» Work to complete
The entries below contain a stretch that opens with the line containing "bit-wise OR operation between two input signals" and closes with the line containing "XOR operation between two input signals"; set down that stretch exactly, both ends included, and nothing else.

Electronic design automation data
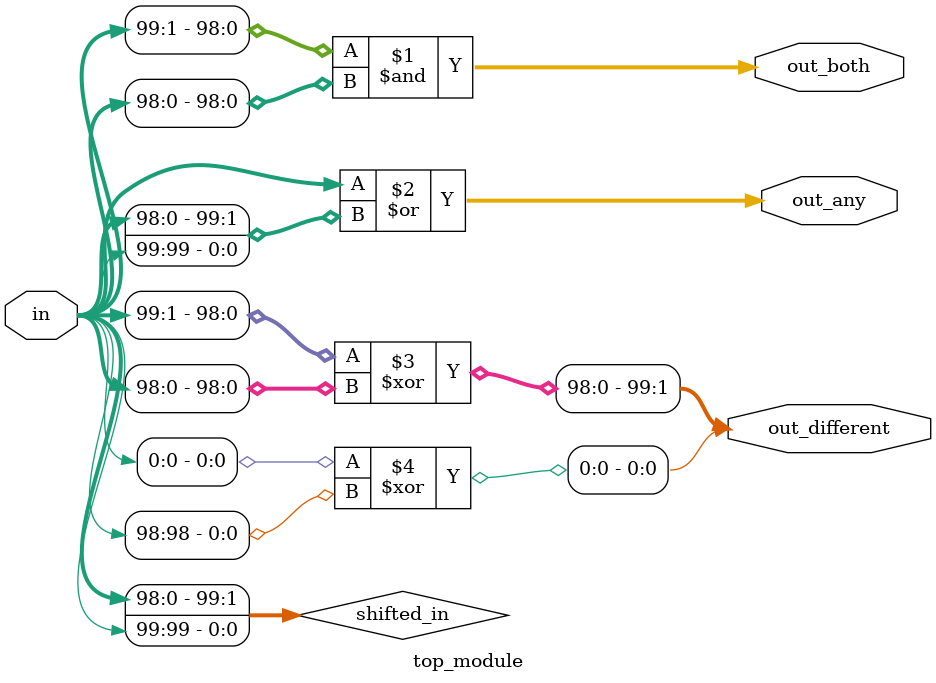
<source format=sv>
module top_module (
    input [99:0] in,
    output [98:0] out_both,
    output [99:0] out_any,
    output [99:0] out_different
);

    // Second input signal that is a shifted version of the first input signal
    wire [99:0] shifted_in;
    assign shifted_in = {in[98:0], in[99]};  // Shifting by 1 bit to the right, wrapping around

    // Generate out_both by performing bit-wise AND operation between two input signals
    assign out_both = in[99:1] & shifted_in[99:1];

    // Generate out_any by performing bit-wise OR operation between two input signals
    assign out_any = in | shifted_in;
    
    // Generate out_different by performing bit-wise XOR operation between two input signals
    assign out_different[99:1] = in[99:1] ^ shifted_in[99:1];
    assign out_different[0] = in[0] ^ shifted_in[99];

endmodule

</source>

--

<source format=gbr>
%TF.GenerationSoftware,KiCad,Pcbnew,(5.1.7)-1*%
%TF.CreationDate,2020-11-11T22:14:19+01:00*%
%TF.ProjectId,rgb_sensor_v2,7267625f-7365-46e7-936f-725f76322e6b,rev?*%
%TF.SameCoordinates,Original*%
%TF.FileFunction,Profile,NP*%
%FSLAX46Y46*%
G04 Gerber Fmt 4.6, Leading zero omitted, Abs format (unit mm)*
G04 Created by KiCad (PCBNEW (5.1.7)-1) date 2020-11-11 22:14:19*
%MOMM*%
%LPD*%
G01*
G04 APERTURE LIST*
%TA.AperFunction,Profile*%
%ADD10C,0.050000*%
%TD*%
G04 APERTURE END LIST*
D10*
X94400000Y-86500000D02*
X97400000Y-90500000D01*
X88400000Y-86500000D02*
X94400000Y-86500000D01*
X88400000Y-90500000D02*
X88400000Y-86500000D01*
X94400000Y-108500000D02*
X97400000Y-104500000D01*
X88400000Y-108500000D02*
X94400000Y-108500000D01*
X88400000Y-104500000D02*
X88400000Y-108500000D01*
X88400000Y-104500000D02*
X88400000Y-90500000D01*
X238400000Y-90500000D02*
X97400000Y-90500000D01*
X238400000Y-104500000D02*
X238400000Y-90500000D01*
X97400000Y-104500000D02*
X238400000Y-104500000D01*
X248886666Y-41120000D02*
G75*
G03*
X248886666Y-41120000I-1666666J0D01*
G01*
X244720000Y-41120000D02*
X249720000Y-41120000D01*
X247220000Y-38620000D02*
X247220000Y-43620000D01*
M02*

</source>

--

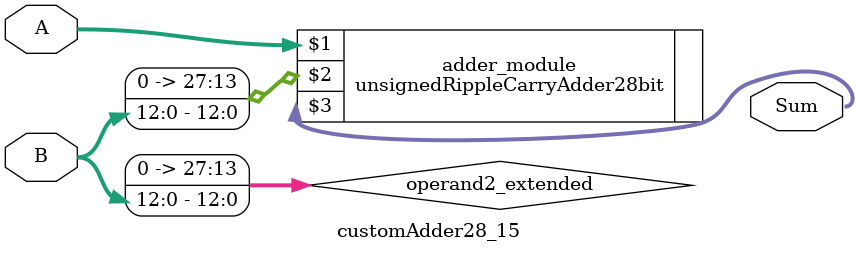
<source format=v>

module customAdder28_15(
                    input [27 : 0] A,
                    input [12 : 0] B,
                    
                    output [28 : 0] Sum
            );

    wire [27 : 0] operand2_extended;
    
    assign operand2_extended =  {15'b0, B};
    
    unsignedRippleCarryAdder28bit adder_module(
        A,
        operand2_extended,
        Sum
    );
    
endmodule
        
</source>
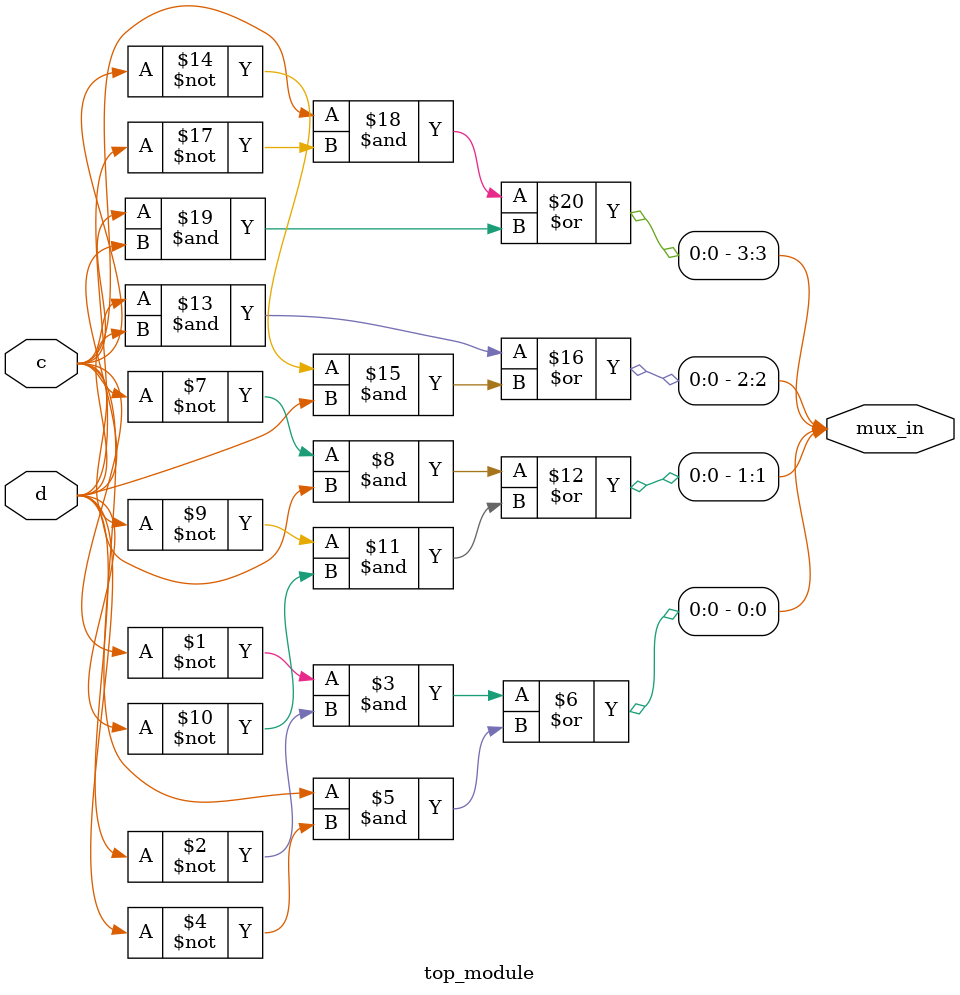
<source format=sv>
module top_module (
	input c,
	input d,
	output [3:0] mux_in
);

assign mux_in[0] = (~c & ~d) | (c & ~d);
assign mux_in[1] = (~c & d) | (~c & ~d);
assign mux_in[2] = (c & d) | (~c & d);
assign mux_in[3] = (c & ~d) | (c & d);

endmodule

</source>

» Response
    // Generate out_any by performing bit-wise OR operation between two input signals
    assign out_any = in | shifted_in;
    
    // Generate out_different by performing bit-wise XOR operation between two input signals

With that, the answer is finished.